In distributed mode, calling the set_epoch method at the beginning of each epoch before creating the DataLoader iterator is necessary to make shuffling work properly across multiple epochs. Otherwise, the same ordering will be always used.

Example::

Define your complexity_fn, which accepts a dataset sample as its input and produces an integer as the sample’s computational complexity:

>>> dataset = torch.utils.data.TensorDataset(torch.randn(n, 2), torch.randperm(n))
>>> complexity_fn = lambda x: x[1]

Below is the usage of LoadBalancingDistributedSampler and DataLoader:

>>> sampler = bagua.torch_api.contrib.LoadBalancingDistributedSampler(
...     dataset,
...     complexity_fn=complexity_fn) if is_distributed else None
>>> loader = torch.utils.data.DataLoader(dataset,
...     shuffle=(sampler is None),
...     sampler=sampler)
>>>
>>> for epoch in range(start_epoch, n_epochs):
...     if is_distributed:
...         sampler.set_epoch(epoch)
...     train(loader)
set_epoch(self, epoch)

Sets the epoch for this sampler. When shuffle=True, this ensures all replicas use a different random ordering for each epoch. Otherwise, the next iteration of this sampler will yield the same ordering.

Parameters

epoch (int) – Epoch number.

Return type

None

bagua.torch_api.contrib.fuse_optimizer(optimizer, do_flatten=True, check_flatten=True)
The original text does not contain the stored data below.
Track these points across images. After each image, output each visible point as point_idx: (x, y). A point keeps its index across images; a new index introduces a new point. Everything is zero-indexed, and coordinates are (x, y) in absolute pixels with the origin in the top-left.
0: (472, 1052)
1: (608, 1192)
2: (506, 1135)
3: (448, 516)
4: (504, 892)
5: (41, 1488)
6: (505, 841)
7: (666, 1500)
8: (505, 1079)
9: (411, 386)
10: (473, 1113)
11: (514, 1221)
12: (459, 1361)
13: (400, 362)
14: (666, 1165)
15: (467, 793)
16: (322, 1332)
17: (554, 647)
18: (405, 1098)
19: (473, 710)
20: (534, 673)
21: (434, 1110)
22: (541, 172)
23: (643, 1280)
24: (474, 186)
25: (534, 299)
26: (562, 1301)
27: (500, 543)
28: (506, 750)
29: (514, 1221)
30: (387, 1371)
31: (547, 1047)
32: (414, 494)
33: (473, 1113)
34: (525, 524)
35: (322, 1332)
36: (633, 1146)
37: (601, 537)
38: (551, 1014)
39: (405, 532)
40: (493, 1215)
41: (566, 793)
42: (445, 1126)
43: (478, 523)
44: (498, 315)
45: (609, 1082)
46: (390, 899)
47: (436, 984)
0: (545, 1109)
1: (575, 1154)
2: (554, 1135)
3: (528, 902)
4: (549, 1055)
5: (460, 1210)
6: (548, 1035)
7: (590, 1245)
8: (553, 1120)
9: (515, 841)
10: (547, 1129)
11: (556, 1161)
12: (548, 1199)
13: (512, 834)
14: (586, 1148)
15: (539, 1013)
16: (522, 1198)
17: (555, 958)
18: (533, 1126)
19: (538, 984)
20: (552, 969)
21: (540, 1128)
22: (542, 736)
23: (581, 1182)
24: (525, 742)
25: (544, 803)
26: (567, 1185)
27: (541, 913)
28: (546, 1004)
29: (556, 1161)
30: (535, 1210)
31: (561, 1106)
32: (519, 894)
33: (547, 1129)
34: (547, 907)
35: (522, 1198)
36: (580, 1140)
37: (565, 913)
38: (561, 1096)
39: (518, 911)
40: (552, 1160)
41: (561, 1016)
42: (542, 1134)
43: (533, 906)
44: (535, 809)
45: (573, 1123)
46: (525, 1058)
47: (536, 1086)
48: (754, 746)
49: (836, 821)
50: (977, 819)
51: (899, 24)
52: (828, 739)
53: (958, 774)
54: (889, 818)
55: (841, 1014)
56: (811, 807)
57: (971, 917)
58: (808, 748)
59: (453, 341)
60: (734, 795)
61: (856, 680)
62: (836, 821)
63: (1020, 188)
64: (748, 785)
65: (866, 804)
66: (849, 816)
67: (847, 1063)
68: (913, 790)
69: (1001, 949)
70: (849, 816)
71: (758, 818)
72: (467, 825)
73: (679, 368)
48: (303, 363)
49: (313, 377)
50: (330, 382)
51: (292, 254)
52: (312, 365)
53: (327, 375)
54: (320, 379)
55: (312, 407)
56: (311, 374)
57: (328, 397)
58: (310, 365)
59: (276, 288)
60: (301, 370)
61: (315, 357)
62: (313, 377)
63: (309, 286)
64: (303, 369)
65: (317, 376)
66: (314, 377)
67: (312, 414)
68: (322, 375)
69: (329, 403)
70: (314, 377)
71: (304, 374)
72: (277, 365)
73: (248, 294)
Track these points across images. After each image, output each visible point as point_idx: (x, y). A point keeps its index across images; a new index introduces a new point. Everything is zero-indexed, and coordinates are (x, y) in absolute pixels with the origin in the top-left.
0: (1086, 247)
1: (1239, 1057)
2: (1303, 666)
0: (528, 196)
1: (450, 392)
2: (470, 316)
Convert any optimizer into a fused optimizer.

A fused optimizer can fuse multiple parameter updates into one or a few updates. To achieve this, users need to:

1) flatten multiple parameters in the same group into fused parameter by setting do_flatten=True, which is also the default behavior of a fused optimizer;
2) perform a fused parameter update by calling fuse_step.

This fused optimizer is implemented for general use. It can be used used in conjunction with a BaguaModule as well as a torch.nn.parallel.DistributedDataParallel wrapped module, or some other cases (not listed here).

Parameters
  • optimizer (torch.optim.Optimizer) – Any PyTorch optimizer.

  • do_flatten (bool) – Whether to flatten the parameters. The flatten operation will reset data pointers of parameter tensors so that they can be fused together. Default: True.

  • check_flatten (bool) – When setting to True, it enables fused optimizer to automatically check if parameter tensors are contiguous as they are flattened to. Can only work with do_flatten=True. Default: True.

Returns

A Fused optimizer.

Example::
>>> optimizer = torch.optim.Adadelta(model.parameters(), ....)
>>> optimizer = bagua.torch_api.contrib.fuse_optimizer(optimizer, do_flatten=True)
>>>
>>> optimizer.fuse_step()

When use in conjunction with a BaguaModule, set do_flatten=False in with_bagua explicitly:

>>> optimizer = bagua.torch_api.contrib.fuse_optimizer(optimizer, do_flatten=True)
>>> model = model.with_bagua([optimizer], GradientAllReduceAlgorithm(), do_flatten=False)
>>>
>>> optimizer.fuse_step()

Note

This function and with_bagua method both will reset data pointers of module parameters by default. In order to perform a more effective fused parameter update, users need to disable bucket flattening in with_bagua by setting its do_flatten to False.

Note

A fuse optimizer does not change the original behaviors of optimizer, but enabling it to perform a fused parameter update through fuse_step. Users can still perform a normal parameter update through step.